━━━ DATASET EXCERPTS

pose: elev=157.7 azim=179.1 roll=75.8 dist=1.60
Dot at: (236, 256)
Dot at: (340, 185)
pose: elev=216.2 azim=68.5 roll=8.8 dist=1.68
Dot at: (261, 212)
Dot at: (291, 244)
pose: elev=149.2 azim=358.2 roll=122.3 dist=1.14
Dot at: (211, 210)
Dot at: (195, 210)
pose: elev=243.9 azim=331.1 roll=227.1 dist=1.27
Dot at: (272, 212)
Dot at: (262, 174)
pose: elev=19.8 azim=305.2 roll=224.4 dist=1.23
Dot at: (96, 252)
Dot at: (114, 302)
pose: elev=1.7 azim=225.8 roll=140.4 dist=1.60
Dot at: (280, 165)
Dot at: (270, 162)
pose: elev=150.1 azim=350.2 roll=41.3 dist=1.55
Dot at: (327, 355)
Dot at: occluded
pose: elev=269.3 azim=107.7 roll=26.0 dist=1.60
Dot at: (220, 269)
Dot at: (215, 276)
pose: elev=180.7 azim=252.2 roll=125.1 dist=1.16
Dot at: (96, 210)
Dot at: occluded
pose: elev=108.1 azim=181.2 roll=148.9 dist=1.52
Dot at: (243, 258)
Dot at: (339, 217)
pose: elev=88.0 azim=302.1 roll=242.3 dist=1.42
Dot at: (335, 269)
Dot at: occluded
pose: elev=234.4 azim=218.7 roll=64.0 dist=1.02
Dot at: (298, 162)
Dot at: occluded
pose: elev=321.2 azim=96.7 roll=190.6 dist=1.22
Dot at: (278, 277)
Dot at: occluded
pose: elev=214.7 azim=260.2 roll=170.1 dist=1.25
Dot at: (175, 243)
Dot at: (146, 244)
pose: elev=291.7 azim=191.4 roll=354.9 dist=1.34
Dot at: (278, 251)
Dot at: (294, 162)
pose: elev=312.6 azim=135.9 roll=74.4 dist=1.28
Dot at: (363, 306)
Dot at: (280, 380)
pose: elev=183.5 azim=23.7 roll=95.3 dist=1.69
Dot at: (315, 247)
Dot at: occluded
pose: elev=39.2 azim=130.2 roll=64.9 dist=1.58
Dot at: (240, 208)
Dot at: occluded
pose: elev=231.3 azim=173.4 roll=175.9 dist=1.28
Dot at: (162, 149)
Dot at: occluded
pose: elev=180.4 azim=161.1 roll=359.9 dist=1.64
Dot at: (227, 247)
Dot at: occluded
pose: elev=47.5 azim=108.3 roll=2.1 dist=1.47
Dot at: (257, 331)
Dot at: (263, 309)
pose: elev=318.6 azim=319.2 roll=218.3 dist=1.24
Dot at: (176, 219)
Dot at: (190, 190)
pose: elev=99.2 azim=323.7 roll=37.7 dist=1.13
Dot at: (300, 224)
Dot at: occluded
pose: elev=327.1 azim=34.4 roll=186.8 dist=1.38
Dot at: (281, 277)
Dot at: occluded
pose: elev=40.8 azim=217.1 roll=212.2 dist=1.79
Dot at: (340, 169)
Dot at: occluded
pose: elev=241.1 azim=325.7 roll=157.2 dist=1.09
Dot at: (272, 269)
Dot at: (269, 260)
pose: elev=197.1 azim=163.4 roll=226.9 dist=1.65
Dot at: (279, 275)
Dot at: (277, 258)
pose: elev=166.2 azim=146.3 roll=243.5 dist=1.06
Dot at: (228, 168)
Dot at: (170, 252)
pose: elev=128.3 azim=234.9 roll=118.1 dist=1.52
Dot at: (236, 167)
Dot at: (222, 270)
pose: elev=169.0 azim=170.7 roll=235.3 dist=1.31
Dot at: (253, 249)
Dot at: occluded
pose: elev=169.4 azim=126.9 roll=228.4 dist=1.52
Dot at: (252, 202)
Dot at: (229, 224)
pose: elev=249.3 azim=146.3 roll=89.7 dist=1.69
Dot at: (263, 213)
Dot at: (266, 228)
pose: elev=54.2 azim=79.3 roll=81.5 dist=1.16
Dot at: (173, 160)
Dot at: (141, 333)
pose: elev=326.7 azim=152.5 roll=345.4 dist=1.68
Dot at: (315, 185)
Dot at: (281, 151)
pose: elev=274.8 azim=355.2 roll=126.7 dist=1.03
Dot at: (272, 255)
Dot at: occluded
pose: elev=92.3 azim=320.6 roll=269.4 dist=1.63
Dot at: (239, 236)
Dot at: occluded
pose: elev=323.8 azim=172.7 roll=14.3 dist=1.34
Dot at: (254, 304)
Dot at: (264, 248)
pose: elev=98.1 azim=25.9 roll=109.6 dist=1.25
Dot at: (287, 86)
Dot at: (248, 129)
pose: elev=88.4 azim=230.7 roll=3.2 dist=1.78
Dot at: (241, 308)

━━━━━━

▶ _PROBLEM TO WORK ON_
Turn the listing above into a JSON list of strings, with each line as its own string. Skip blank lines and keep every line from start to end.

▶ _WRITTEN ANSWER_
[
  "pose: elev=157.7 azim=179.1 roll=75.8 dist=1.60",
  "Dot at: (236, 256)",
  "Dot at: (340, 185)",
  "pose: elev=216.2 azim=68.5 roll=8.8 dist=1.68",
  "Dot at: (261, 212)",
  "Dot at: (291, 244)",
  "pose: elev=149.2 azim=358.2 roll=122.3 dist=1.14",
  "Dot at: (211, 210)",
  "Dot at: (195, 210)",
  "pose: elev=243.9 azim=331.1 roll=227.1 dist=1.27",
  "Dot at: (272, 212)",
  "Dot at: (262, 174)",
  "pose: elev=19.8 azim=305.2 roll=224.4 dist=1.23",
  "Dot at: (96, 252)",
  "Dot at: (114, 302)",
  "pose: elev=1.7 azim=225.8 roll=140.4 dist=1.60",
  "Dot at: (280, 165)",
  "Dot at: (270, 162)",
  "pose: elev=150.1 azim=350.2 roll=41.3 dist=1.55",
  "Dot at: (327, 355)",
  "Dot at: occluded",
  "pose: elev=269.3 azim=107.7 roll=26.0 dist=1.60",
  "Dot at: (220, 269)",
  "Dot at: (215, 276)",
  "pose: elev=180.7 azim=252.2 roll=125.1 dist=1.16",
  "Dot at: (96, 210)",
  "Dot at: occluded",
  "pose: elev=108.1 azim=181.2 roll=148.9 dist=1.52",
  "Dot at: (243, 258)",
  "Dot at: (339, 217)",
  "pose: elev=88.0 azim=302.1 roll=242.3 dist=1.42",
  "Dot at: (335, 269)",
  "Dot at: occluded",
  "pose: elev=234.4 azim=218.7 roll=64.0 dist=1.02",
  "Dot at: (298, 162)",
  "Dot at: occluded",
  "pose: elev=321.2 azim=96.7 roll=190.6 dist=1.22",
  "Dot at: (278, 277)",
  "Dot at: occluded",
  "pose: elev=214.7 azim=260.2 roll=170.1 dist=1.25",
  "Dot at: (175, 243)",
  "Dot at: (146, 244)",
  "pose: elev=291.7 azim=191.4 roll=354.9 dist=1.34",
  "Dot at: (278, 251)",
  "Dot at: (294, 162)",
  "pose: elev=312.6 azim=135.9 roll=74.4 dist=1.28",
  "Dot at: (363, 306)",
  "Dot at: (280, 380)",
  "pose: elev=183.5 azim=23.7 roll=95.3 dist=1.69",
  "Dot at: (315, 247)",
  "Dot at: occluded",
  "pose: elev=39.2 azim=130.2 roll=64.9 dist=1.58",
  "Dot at: (240, 208)",
  "Dot at: occluded",
  "pose: elev=231.3 azim=173.4 roll=175.9 dist=1.28",
  "Dot at: (162, 149)",
  "Dot at: occluded",
  "pose: elev=180.4 azim=161.1 roll=359.9 dist=1.64",
  "Dot at: (227, 247)",
  "Dot at: occluded",
  "pose: elev=47.5 azim=108.3 roll=2.1 dist=1.47",
  "Dot at: (257, 331)",
  "Dot at: (263, 309)",
  "pose: elev=318.6 azim=319.2 roll=218.3 dist=1.24",
  "Dot at: (176, 219)",
  "Dot at: (190, 190)",
  "pose: elev=99.2 azim=323.7 roll=37.7 dist=1.13",
  "Dot at: (300, 224)",
  "Dot at: occluded",
  "pose: elev=327.1 azim=34.4 roll=186.8 dist=1.38",
  "Dot at: (281, 277)",
  "Dot at: occluded",
  "pose: elev=40.8 azim=217.1 roll=212.2 dist=1.79",
  "Dot at: (340, 169)",
  "Dot at: occluded",
  "pose: elev=241.1 azim=325.7 roll=157.2 dist=1.09",
  "Dot at: (272, 269)",
  "Dot at: (269, 260)",
  "pose: elev=197.1 azim=163.4 roll=226.9 dist=1.65",
  "Dot at: (279, 275)",
  "Dot at: (277, 258)",
  "pose: elev=166.2 azim=146.3 roll=243.5 dist=1.06",
  "Dot at: (228, 168)",
  "Dot at: (170, 252)",
  "pose: elev=128.3 azim=234.9 roll=118.1 dist=1.52",
  "Dot at: (236, 167)",
  "Dot at: (222, 270)",
  "pose: elev=169.0 azim=170.7 roll=235.3 dist=1.31",
  "Dot at: (253, 249)",
  "Dot at: occluded",
  "pose: elev=169.4 azim=126.9 roll=228.4 dist=1.52",
  "Dot at: (252, 202)",
  "Dot at: (229, 224)",
  "pose: elev=249.3 azim=146.3 roll=89.7 dist=1.69",
  "Dot at: (263, 213)",
  "Dot at: (266, 228)",
  "pose: elev=54.2 azim=79.3 roll=81.5 dist=1.16",
  "Dot at: (173, 160)",
  "Dot at: (141, 333)",
  "pose: elev=326.7 azim=152.5 roll=345.4 dist=1.68",
  "Dot at: (315, 185)",
  "Dot at: (281, 151)",
  "pose: elev=274.8 azim=355.2 roll=126.7 dist=1.03",
  "Dot at: (272, 255)",
  "Dot at: occluded",
  "pose: elev=92.3 azim=320.6 roll=269.4 dist=1.63",
  "Dot at: (239, 236)",
  "Dot at: occluded",
  "pose: elev=323.8 azim=172.7 roll=14.3 dist=1.34",
  "Dot at: (254, 304)",
  "Dot at: (264, 248)",
  "pose: elev=98.1 azim=25.9 roll=109.6 dist=1.25",
  "Dot at: (287, 86)",
  "Dot at: (248, 129)",
  "pose: elev=88.4 azim=230.7 roll=3.2 dist=1.78",
  "Dot at: (241, 308)"
]